Things didn’t really improve during Allen’s postgame press conference. After first commenting on his defense’s “shoddy tackling” in his opening statement Allen turned his attention to other factors at play in the loss, adding “My biggest concern is we haven’t had the health of our players.”
Now, there’s some merit to that: the Saints were without six of their starters in this game (seven if you count first-round left tackle Trevor Penning, who was not expected to start as a rookie prior to a late-summer injury) including both starting cornerbacks and their top two receivers, as well as last year’s first rounder Payton Turner. Health has been a real problem for New Orleans throughout the season so far. There aren’t many teams managing worse injury situations.
But the bigger problems are on the sidelines. Allen’s coaching staff has made too many baffling decisions to overlook. Two weeks in a row we’ve seen rookie receiver Rashid Shaheed score a long touchdown (going 44 yards on the ground last week and 53 yards through the air this week) only to go the rest of the game without ever touching the ball again. Pete Carmichael Jr. has failed to weaponize a bright young talent.
That extends to other issues with the offense. He’s demonstrated an obvious play calling trend in calling a run play on more than 80% of second downs following an incomplete pass on first downs, setting the offense up to fail with too many third-and-long situations. When they have managed to get downfield and fight and claw their way into scoring position inside the opposing red zone, Carmichael has taken his best players off the field.

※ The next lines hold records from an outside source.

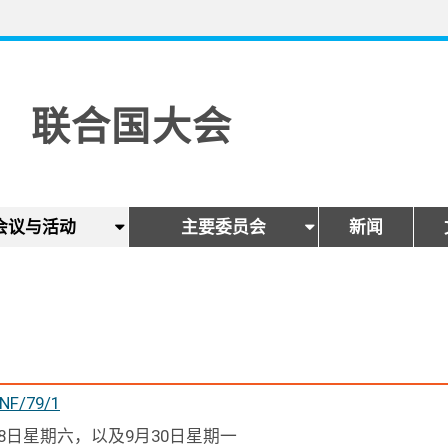
联合国大会
会议与活动
主要委员会
新闻
INF/79/1
28日星期六，以及9月30日星期一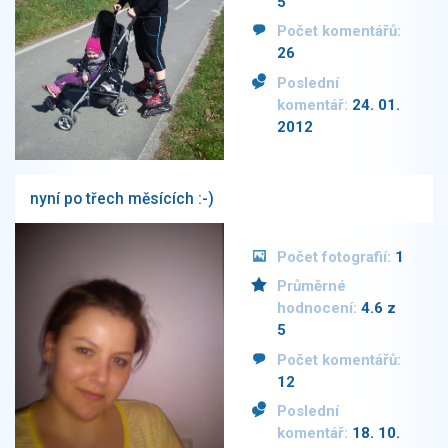
5
Počet komentářů:
26
Poslední
komentář:
24. 01.
2012
nyní po třech měsících :-)
Počet fotografií:
1
Průměrné
hodnocení:
4.6 z
5
Počet komentářů:
12
Poslední
komentář:
18. 10.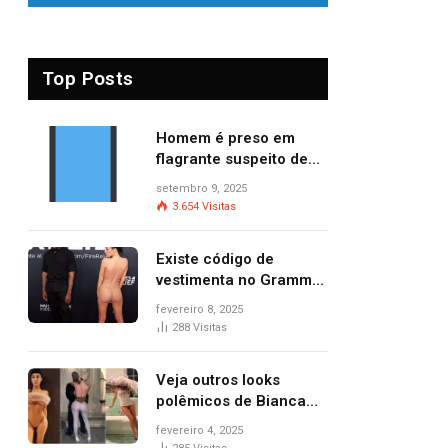
Top Posts
Homem é preso em
flagrante suspeito de
provocar dois incêndios
setembro 9, 2025
criminosos no mesmo
3.654
Visitas
dia
Existe código de
vestimenta no Grammy?
Questionamento surgiu
fevereiro 8, 2025
após Bianca Censori,
288
Visitas
mulher de Kanye West,
aparecer nua na
Veja outros looks
premiação
polêmicos de Bianca
Censori, esposa de
fevereiro 4, 2025
Kanye West que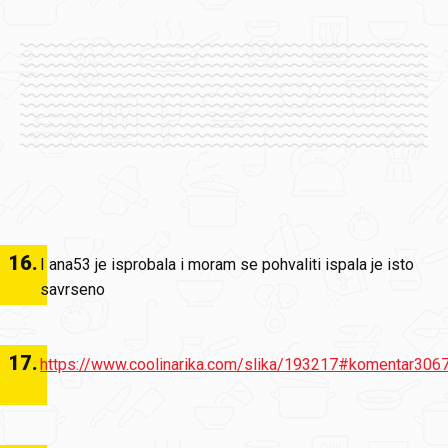
16
.
I ana53 je isprobala i moram se pohvaliti ispala je isto
savrseno
17
.
https://www.coolinarika.com/slika/193217#komentar306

He’s failed to score a single touchdown with Alvin Kamara through five games; Kamara started the season poised to take Marques Colston’s career touchdowns record, but the Saints can’t get him the ball inside their opponents’ 20-yard line. Taysom Hill is an automatic score in short-yardage situations but they’ve got Andy Dalton throwing to Tre’Quan Smith in traffic instead. Make it make sense.
And let’s talk about the defense. There was a lot of noise about who would be calling plays defensively, with Allen having named defensive line coach Ryan Nielsen and secondary coach Kris Richard as co-coordinators. And it certainly looks like a unit with too many cooks in the kitchen. The Saints are missing what feels like dozens of tackles per game, allowing coverage busts left and right, and struggling to even hold up at the line of scrimmage, much less break through to disrupt the offense. They’re failing the fundamentals that middle school teams across the country work on every day.
They’ve lost to one team that was actively tanking (the Carolina Panthers, who gave Matt Rhule another week or two in the office with that win) and two others that wouldn’t have shocked anyone by firing their head coaches weeks earlier (the Zac Taylor-led Cincinnati Bengals and Kliff Kingsbury-coached Cardinals). The Saints are who their record says they are: a really bad and poorly-managed 2-5 team that bought their own hype, hired the wrong coach, and set their franchise back at least two years. We’re almost halfway into the season and there’s nothing you can say they do well. Now we wait until they take action to clean up this mess.